Cara veered left onto a deer track so narrow her handlebars almost kissed the trunks. Wren gunned it straight ahead, tearing into the deeper dark.
The SUV's driver cursed as they hit the fork, hesitated—then swerved to follow Wren.
Cara smirked.
"Good," she muttered, twisting the throttle and vanishing into the trees.
Running Dark
The forest swallowed sound.
Wren's bike tore through the narrow track, its engine a low growl swallowed by damp leaves and the press of trees. He kept his head low, shoulders loose, eyes flicking constantly between the dirt ahead and the shadows to his flanks.
The SUV behind him wasn't built for this terrain. Its tyres chewed mud, suspension groaning, but it was gaining in short bursts—heavy, relentless, a predator that didn't need finesse to kill.
The woman in the passenger seat—the tracker—watched Wren's heat signature bloom in her AR lens.
"Target's fast," she said, calm as a surgeon. "But he's not leaving this forest."
The driver grinned. "Want me to clip him?"
She shook her head. "Not yet. I want him breathing when we ask who the girl is."
Wren pulled hard on the brake, skidding into a side path so tight the SUV almost overshot. He was already weaving between moss-covered stumps, forcing them to slow to avoid snapping an axle.
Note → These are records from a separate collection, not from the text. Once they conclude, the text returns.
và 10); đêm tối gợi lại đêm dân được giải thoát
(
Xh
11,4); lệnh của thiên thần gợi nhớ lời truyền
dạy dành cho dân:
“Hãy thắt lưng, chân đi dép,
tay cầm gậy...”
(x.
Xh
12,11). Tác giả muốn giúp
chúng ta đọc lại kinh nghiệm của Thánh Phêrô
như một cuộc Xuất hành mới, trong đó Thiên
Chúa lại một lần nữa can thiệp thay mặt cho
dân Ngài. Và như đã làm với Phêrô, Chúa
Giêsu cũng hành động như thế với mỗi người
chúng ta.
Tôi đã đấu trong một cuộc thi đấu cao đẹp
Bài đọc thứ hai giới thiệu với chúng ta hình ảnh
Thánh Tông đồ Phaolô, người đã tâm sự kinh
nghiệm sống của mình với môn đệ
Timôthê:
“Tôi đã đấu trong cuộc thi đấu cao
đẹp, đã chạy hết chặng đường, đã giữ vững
He dropped a hand to his belt, pulled a small metal tube, and flicked it open.
A flash mine.
He thumbed the timer, tossed it over his shoulder.
Two seconds later—
A burst of white light and a concussive pop ripped through the undergrowth.
The SUV swerved violently, clipping a tree, its bonnet crumpling against bark.
Wren didn't wait to see if they'd recover. He was already gone.
Two miles north, Cara's bike ate up the track in silence. She'd killed the headlight, riding by instinct and the faint silver wash of moonlight through the canopy.
Every bump and dip shuddered through her frame, but she stayed low, balanced.
Her system overlay flickered faintly in her vision—her new vision. Directional markers. Distance estimates. Topographical outlines ghosting over the terrain.
It wasn't perfect, but it meant she could move faster than human eyes alone.
Back in the forest, the SUV's engine coughed, roared back to life. The tracker's voice was sharper now.
"He's leading us off the primary trail. He's protecting her."
The driver smirked. "Then we're close."
The tracker adjusted her rig, pulled up a second red pulse—Cara's signal, faint but moving north-east.
Her smile returned.
"We'll take him down… then we'll take her."
Wren reached a fallen log blocking the path. Instead of braking, he stood on the pegs, gunned the throttle, and launched the bike over it, tyres slamming into the mud on the other side.
The SUV wouldn't be able to follow.
Good.
He cut right, disappearing into a tangle of pines, circling back on a line that would put him behind them.
Cara's system pinged a faint warning: Risk Proximity Increase – Hostile Vector Predicted.
She pushed harder, the forest track widening now, the air opening with the faint scent of salt and marsh.
Langcroft wasn't far.
She didn't know Wren was doubling back, about to make the hunters his.